I had tried to drink beer a couple of times before, but it had just not worked out. I wound up pouring the beer out because it tasted so rank. This evening's entertainment, brought to me by my buddy, was to be sanctioned by the god of bourbon whiskey. His older brother had told him that this was the road to take when beer held no attraction for the young wannabe drinker. I was intrigued.
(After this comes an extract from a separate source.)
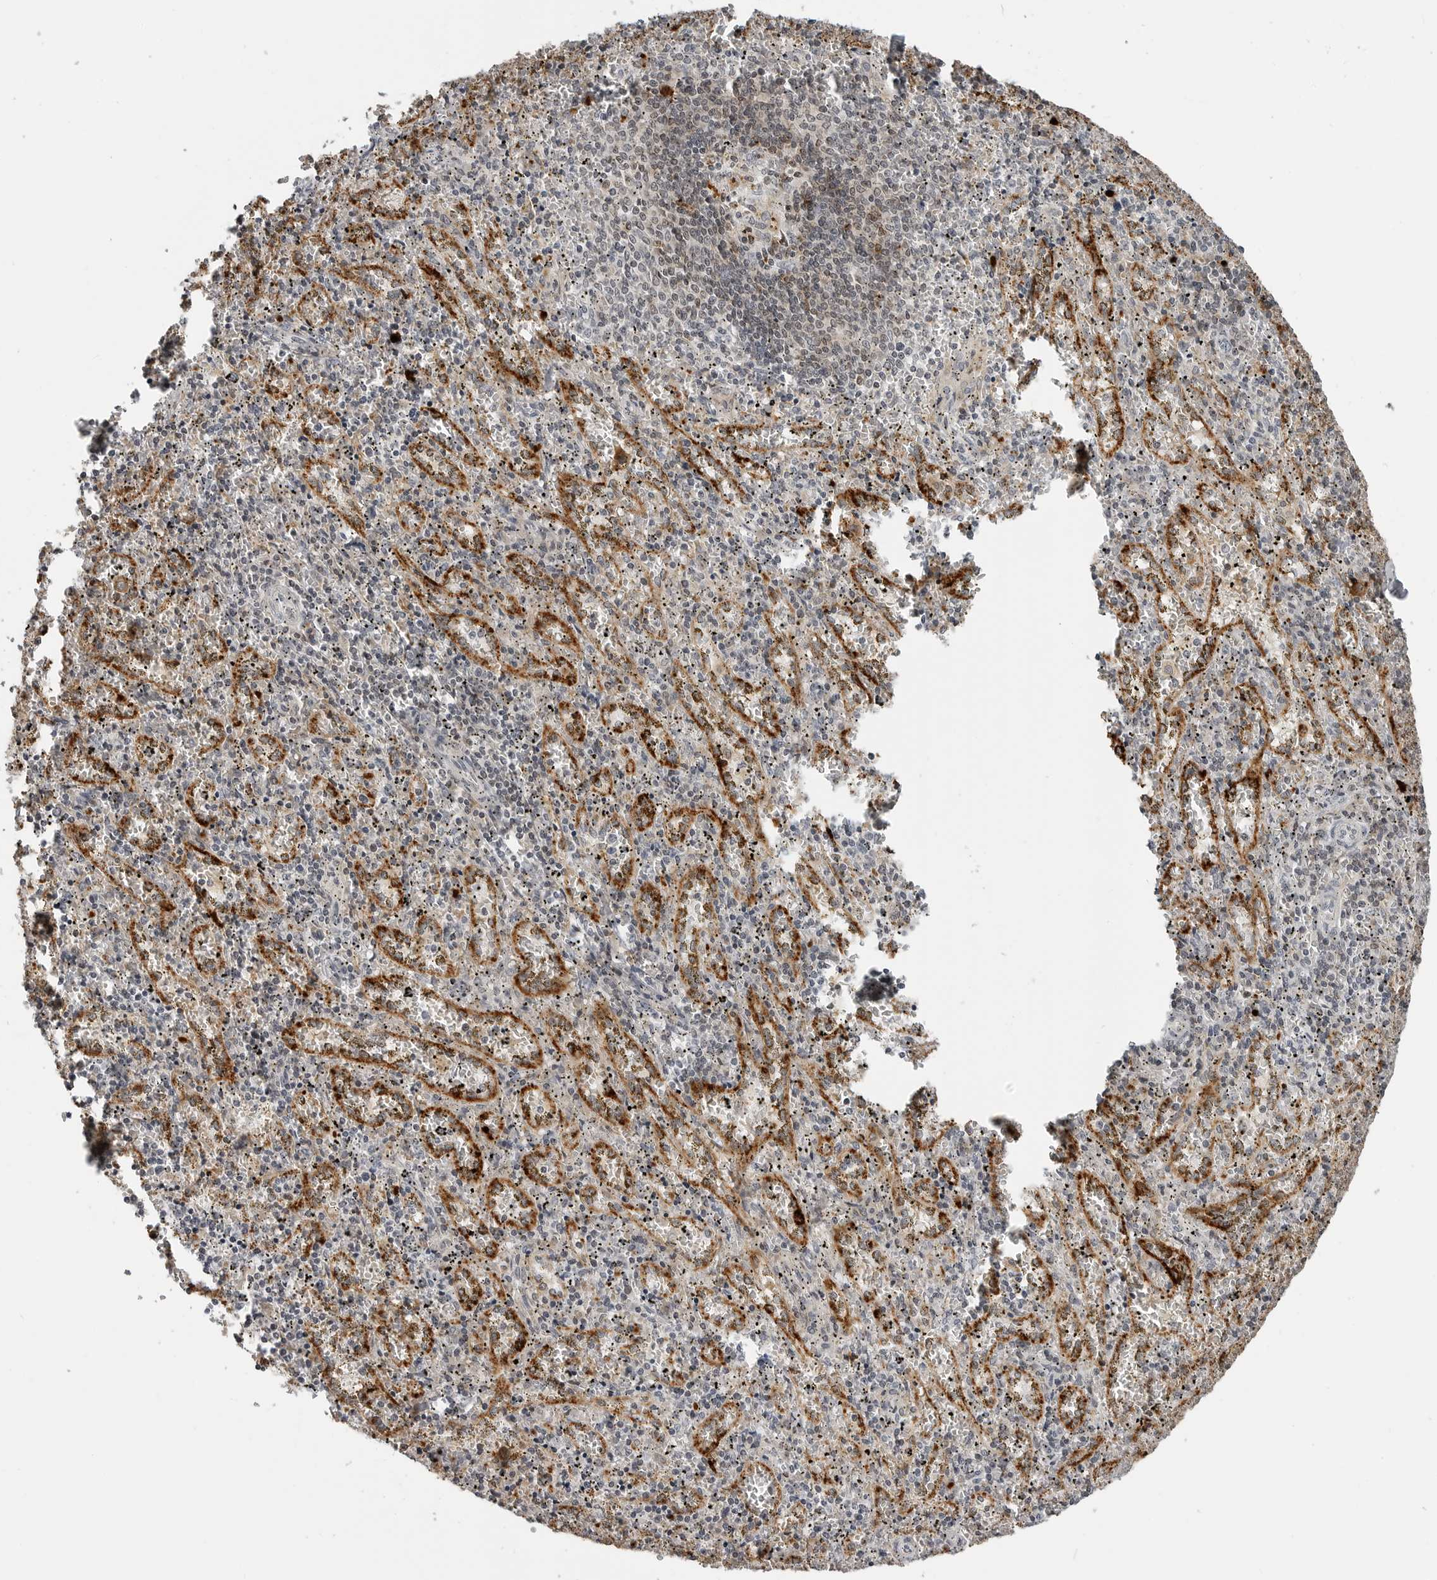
{"staining": {"intensity": "negative", "quantity": "none", "location": "none"}, "tissue": "spleen", "cell_type": "Cells in red pulp", "image_type": "normal", "snomed": [{"axis": "morphology", "description": "Normal tissue, NOS"}, {"axis": "topography", "description": "Spleen"}], "caption": "Histopathology image shows no significant protein staining in cells in red pulp of normal spleen.", "gene": "CXCR5", "patient": {"sex": "male", "age": 11}}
The third party to our suburban crime was the only one old enough to drive. His name was Durrant Hembree. Why would I mention his name? Only in memory, I guess. Durrant was one of the first of us to die. He moved to Australia after high school and somehow died mysteriously on a ship there. ToasterLeavings was just a wee sprat at the time, so I don't blame him. But it has been a mystery for all of us just what went wrong Down Under, oh so long ago. Have you ever known anyone named Durrant?
So Durrant picked us up in his yellow Studebaker and acted all so charming with the parents, as we were to be taken to this cold, hard square of soil for our first taste of John Barleycorn. I should have realized that my mom wasn't buying this shit for one second, after what she'd gone thru with my dad's little "situation" with alcohol. But I was so caught up in the moment that reason had left the building.
We drove to the site and built a fire. Durrant, Johnny and me. We were men now, by God. And men deserved to drink firewater, didn't they? So let's have that bottle 'round, boys, and tip it up and let it do it's will. We didn't even chase it with Cokes. We just drank it straight out of the bottle, like little men are supposed to do. Like our daddies before us. Like a bunch of fucking idiots.
The daze comes on softly at first, and then accelerates. As you know, if you've been through this ordeal, you go from rational human at 00:10 to mindless beast at 00:40.
I have no idea what happened between 1:00 AM and 6:00 AM when my mom found me walking along the side of the road back to my house. I do know that she attempted something that she'd never done since my dad had left home a year before: She got a belt and tried to whip me like he used to. It was a feeble attempt. And I was still drunk. It didn't hurt me, but God only knows how much it hurt that poor woman.
Every Fourth of July, I'm reminded of my friend Johnny smiling at me at school that afternoon, so long ago, and saying casually, "Let's celebrate the Fourth with a fifth!" And how eager I was to go along with that idea.
And how much trouble I've been in ever since.